Review by Shanna Schreuder

“EVERY police officer has one case that haunts them.” This quote from The Lamplighters is the essence of what the play is all about. Raw, gripping and in-your-face, this play by Glenn Chandler, creator of Taggart, investigates the devastating effects of a miscarriage of justice and the human cost of an unsolved murder.

Set on the Cumbrian hills in the damp, run-down cottage of ex-policeman Frank Stringer (Mark Forester-Evans), the opening scene shows the annual reunion of Frank and his former colleague John McBurney (Shane Armstrong).

After a lively exchange of insults, they’re interrupted by a young crime journalist, Jo Tempel (Tara Howard), or as she likes to be know, crime historian, to discuss their former case and the reason why they’re there on the tenth anniversary of the brutal murder of a mother and her two children.

Being the drunkard that he is, Frank has forgotten he’d set up the interview on that day and when retired copper Alan Michaels (Steward Marquis), who also worked on the case, hobbles in he tells Frank that he’s “a loose cannon”.

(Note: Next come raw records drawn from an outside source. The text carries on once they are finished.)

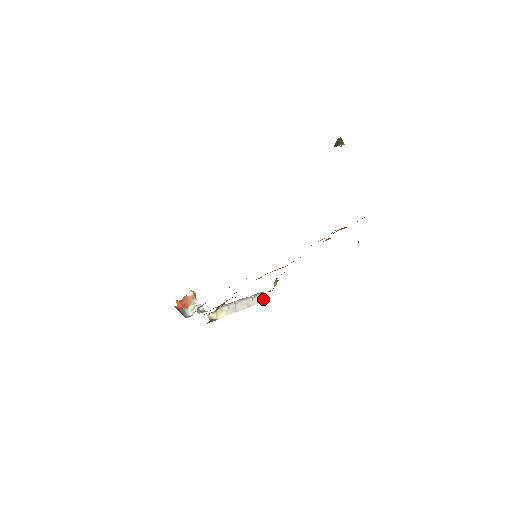
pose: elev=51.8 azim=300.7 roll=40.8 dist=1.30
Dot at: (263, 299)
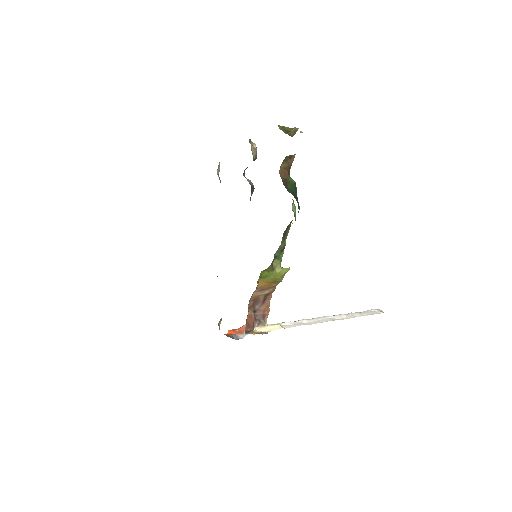
Dot at: (370, 314)
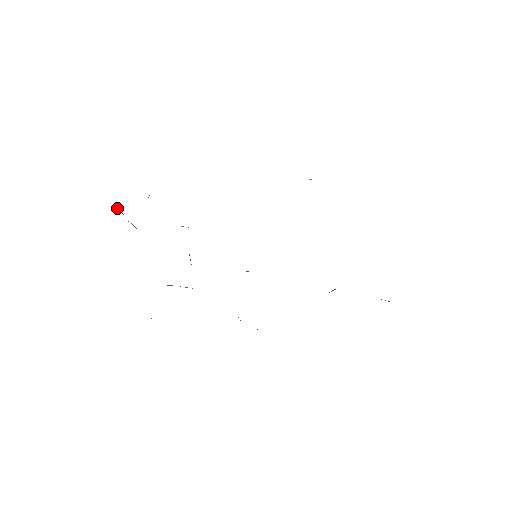
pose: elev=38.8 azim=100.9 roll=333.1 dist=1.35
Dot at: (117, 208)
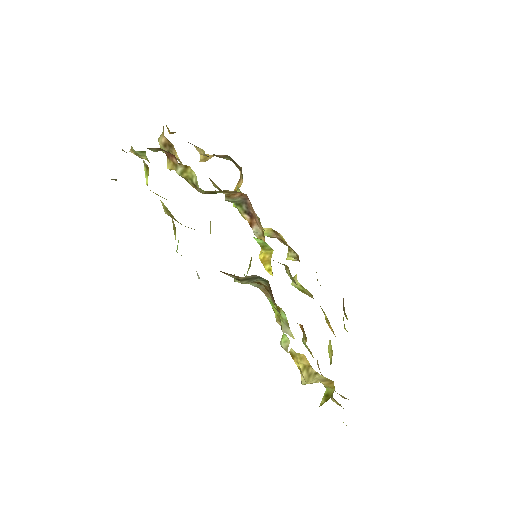
Dot at: occluded
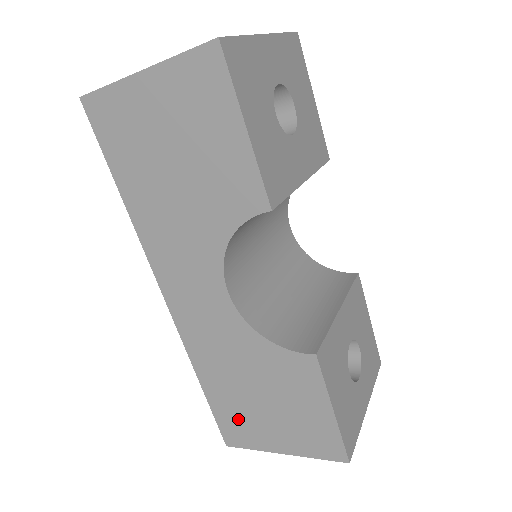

Aware of it but not at all willing to publically admit it, the three men know that they imprisoned the wrong man all those years ago, especially as each year, they discover a wreath on the spot where the three were slain, which also adds to their belief that the killer is still out there.

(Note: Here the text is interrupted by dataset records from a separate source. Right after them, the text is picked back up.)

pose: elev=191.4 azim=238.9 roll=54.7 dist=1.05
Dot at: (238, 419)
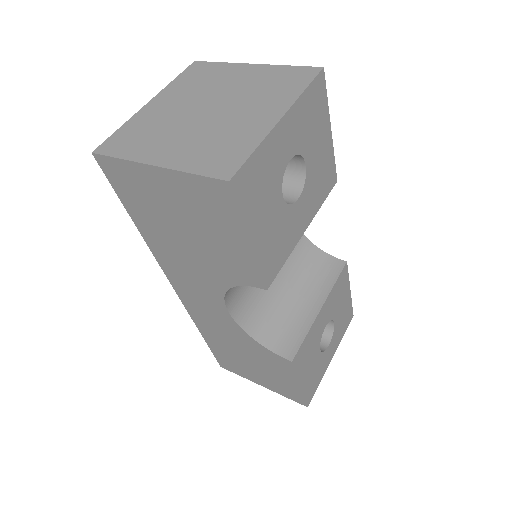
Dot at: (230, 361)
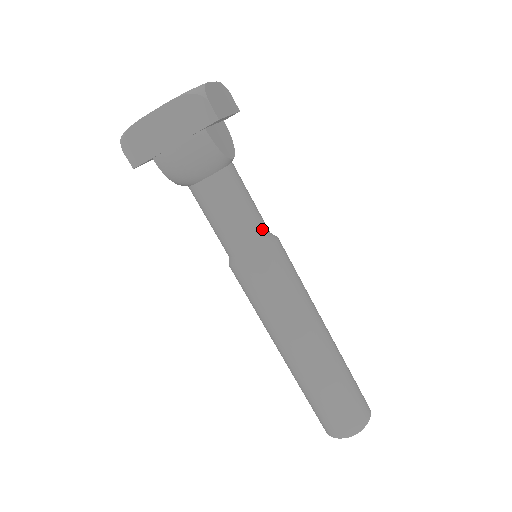
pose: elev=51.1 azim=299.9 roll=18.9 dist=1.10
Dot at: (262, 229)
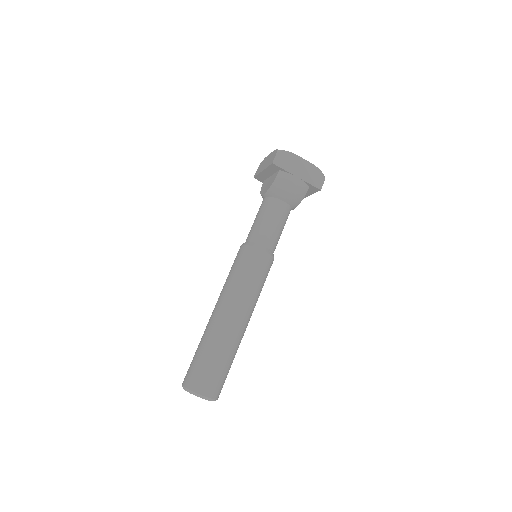
Dot at: occluded
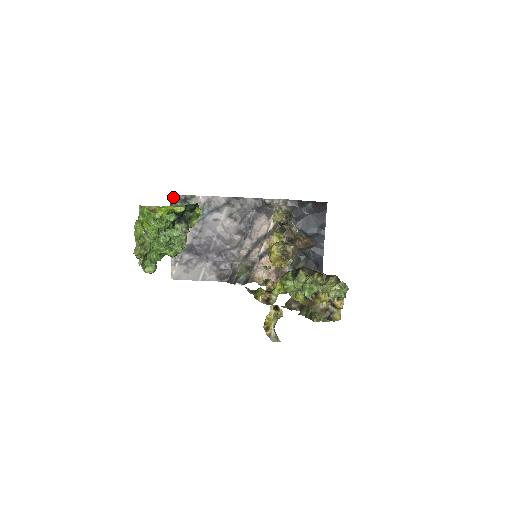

The Lamplighters boasts excellent performances by the whole cast, particularly Armstrong and Forester-Evans. The scenes where they’re at each other’s throats are electric and hilarious. They’re a real treat to watch and their skilful delivery of each line means they do Chandler’s rich script justice.

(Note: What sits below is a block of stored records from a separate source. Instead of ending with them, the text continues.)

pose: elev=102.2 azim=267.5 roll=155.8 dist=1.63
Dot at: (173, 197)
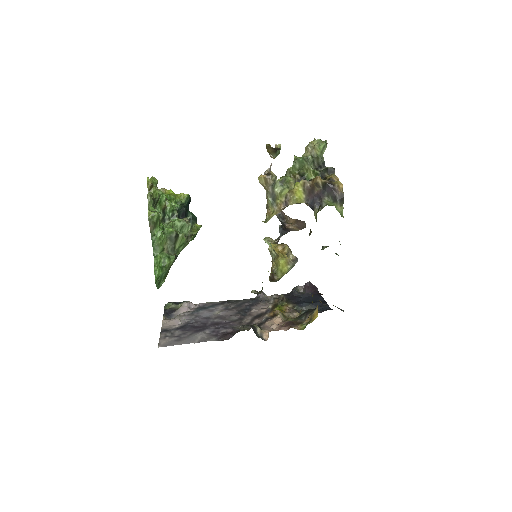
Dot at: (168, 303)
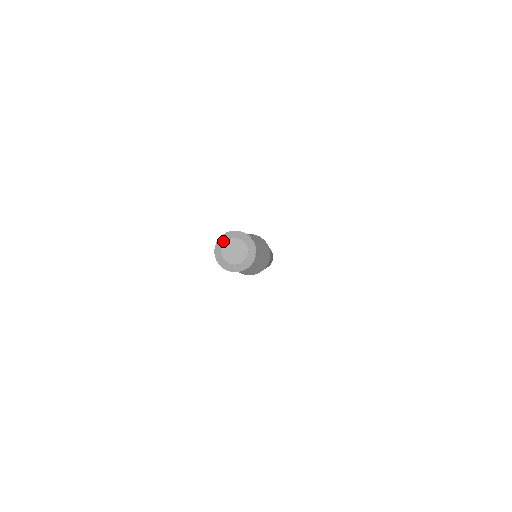
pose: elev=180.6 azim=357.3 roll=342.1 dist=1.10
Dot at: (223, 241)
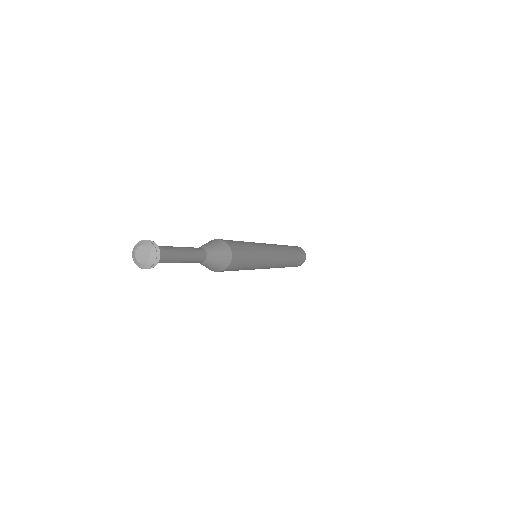
Dot at: (143, 244)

This same intense connection is also alive when Howard and Marquis are to-ing and fro-ing about the anomalies of the case and the failure of the police to catch the real killer.

With The Lamplighters, Chandler presents a thoroughly convincing argument about why there should be more crim-based plays on the stage. When done as well as this one, they can go beyond the who-done-it question and highlight the flaws of our current justice system.

The Lamplighters is definitely worth catching before it closes on April 13, 2013.